Vehicle hood experiences impact loading once it is dropped freely from a specific height. This phenomenon is known as Hood Slam (HS). HS induces damage to the components of the hood and front end module. This damage accumulates over the vehicle lifetime and may lead to failure. In a traditional design process, the durability performance of the hood and front end module is evaluated by conducting an impact test. It is, however, very costly and time-consuming to achieve a statistical-based confidence. This paper presents the CAE methodology that intends to replace the physical test and predict the durability performance of the hood and front end module early in the design cycle.
The precise capturing of the time dependent contact conditions between the different components of the closing mechanism is essential in simulating the load transfer between the hood and the body. The body-hood contact sequence brings about a variable deformation of the bump stops, due to the curbed movement of the hood and the resulting modal oscillations of the hood itself.

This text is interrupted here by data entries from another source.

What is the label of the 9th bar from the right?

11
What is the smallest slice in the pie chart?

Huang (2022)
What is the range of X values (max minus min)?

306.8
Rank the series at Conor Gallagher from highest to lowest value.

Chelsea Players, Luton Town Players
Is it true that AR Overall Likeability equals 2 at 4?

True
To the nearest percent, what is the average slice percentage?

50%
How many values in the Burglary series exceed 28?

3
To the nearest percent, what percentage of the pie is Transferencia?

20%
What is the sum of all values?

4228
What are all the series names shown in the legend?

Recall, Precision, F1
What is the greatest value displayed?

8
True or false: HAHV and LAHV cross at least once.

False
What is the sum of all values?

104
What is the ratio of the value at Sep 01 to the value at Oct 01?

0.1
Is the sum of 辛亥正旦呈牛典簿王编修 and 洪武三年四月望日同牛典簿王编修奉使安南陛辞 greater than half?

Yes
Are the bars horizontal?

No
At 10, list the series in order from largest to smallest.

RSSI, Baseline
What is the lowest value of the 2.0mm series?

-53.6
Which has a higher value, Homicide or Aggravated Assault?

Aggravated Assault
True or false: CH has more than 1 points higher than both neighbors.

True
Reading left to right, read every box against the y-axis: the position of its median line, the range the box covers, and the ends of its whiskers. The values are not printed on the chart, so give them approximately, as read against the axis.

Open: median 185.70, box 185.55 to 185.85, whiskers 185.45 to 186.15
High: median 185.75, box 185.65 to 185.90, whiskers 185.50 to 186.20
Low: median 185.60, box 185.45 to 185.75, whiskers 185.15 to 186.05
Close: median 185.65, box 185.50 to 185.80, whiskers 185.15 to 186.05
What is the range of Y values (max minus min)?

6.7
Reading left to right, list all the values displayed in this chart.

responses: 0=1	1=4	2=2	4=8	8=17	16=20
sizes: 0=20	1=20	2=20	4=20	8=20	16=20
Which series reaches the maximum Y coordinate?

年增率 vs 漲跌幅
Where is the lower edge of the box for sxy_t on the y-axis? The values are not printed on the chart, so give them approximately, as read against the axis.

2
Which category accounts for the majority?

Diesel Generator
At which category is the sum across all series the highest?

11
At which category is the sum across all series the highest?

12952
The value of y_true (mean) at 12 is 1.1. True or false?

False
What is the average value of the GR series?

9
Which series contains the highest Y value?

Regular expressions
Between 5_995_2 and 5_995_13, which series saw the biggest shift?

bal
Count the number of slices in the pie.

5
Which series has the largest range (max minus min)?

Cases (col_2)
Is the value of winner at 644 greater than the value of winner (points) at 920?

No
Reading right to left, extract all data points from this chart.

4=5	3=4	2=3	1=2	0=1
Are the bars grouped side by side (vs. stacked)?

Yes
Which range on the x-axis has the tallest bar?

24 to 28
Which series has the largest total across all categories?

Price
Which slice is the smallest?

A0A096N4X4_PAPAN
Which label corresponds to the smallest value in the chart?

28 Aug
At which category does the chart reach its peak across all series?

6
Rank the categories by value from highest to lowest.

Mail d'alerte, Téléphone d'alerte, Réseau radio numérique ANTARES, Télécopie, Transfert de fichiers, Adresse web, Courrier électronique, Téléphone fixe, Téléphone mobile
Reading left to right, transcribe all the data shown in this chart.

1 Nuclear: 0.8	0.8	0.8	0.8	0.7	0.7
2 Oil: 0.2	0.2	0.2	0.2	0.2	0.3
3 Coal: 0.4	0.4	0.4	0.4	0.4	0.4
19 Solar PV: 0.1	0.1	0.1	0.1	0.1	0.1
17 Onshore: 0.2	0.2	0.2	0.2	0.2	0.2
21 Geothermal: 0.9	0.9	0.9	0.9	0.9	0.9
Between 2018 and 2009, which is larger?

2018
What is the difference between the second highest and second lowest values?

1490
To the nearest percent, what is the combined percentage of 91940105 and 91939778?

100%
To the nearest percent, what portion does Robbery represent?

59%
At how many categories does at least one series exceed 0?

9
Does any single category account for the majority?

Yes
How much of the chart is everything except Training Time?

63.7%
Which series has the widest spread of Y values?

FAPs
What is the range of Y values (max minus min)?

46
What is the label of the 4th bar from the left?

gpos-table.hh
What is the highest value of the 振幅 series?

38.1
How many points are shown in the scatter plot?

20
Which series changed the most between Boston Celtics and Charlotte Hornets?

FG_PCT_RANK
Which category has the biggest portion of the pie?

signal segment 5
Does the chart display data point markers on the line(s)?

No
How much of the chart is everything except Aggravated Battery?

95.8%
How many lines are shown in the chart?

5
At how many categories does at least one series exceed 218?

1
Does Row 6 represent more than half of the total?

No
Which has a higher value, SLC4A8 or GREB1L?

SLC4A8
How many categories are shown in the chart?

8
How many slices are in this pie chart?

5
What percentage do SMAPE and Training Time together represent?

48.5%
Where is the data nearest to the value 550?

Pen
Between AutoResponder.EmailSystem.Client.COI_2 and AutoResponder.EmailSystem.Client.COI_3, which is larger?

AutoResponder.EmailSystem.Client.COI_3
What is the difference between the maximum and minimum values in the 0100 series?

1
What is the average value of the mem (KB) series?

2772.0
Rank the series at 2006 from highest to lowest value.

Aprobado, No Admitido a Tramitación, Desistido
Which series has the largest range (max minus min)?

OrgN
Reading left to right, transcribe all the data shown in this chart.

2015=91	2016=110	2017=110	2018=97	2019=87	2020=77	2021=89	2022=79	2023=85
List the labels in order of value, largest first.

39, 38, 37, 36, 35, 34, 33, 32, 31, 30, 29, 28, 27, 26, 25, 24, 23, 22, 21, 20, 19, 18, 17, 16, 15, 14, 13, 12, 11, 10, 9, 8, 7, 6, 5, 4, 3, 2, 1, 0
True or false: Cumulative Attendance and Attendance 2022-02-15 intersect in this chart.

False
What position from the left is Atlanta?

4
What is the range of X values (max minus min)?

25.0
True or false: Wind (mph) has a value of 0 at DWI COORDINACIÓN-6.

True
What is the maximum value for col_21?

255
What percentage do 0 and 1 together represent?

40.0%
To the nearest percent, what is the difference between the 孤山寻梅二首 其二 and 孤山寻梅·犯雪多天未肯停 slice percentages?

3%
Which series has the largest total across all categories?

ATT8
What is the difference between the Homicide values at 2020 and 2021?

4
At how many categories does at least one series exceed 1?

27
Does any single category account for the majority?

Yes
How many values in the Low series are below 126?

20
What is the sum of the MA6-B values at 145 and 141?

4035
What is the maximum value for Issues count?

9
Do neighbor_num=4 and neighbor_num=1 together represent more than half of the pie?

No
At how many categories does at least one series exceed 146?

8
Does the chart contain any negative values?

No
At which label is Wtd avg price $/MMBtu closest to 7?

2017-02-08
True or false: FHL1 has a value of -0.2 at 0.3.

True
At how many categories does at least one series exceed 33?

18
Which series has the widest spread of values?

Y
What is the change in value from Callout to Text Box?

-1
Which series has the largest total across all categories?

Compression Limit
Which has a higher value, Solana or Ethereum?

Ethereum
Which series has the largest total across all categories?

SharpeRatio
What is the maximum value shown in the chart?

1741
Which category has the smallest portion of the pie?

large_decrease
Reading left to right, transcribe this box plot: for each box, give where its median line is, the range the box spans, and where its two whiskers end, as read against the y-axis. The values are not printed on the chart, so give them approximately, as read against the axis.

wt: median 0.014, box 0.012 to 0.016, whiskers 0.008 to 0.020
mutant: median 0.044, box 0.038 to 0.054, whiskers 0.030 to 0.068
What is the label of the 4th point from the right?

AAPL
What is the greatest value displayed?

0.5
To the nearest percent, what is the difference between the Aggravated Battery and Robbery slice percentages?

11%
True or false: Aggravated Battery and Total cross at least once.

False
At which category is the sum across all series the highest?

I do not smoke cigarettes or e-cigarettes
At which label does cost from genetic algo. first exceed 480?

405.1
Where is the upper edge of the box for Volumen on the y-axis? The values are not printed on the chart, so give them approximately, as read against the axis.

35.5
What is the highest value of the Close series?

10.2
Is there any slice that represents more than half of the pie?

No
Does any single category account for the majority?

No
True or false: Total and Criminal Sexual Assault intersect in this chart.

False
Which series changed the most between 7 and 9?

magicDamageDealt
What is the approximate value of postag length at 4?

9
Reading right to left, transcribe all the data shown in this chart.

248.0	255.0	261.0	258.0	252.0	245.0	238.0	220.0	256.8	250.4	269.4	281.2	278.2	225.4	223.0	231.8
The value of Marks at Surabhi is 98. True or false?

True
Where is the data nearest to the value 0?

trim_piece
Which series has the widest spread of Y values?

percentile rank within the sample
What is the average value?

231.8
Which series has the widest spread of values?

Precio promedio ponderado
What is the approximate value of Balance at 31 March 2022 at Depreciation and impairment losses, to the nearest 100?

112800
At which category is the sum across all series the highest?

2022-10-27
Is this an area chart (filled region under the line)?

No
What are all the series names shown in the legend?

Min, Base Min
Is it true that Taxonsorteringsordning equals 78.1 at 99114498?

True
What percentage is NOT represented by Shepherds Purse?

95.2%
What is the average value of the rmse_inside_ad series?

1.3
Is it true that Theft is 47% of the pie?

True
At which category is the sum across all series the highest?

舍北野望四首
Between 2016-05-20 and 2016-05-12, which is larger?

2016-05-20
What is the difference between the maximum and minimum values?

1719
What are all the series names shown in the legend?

This CAE method demonstrate simplistic modeling of latch to capture precisely all the phases in hood slam event. Predefined initial rotational velocity is applied on the hood and the dynamic response of the structure is studied over a period of time. The impact loading causes local deformation and stress concentration, which may become potential failure spots. The stress time history from the impact simulation is used to evaluate the fatigue life of the component. FEA results are correlated with the physical test results. This paper explains the benefit of CAE technology to the vehicle closures development.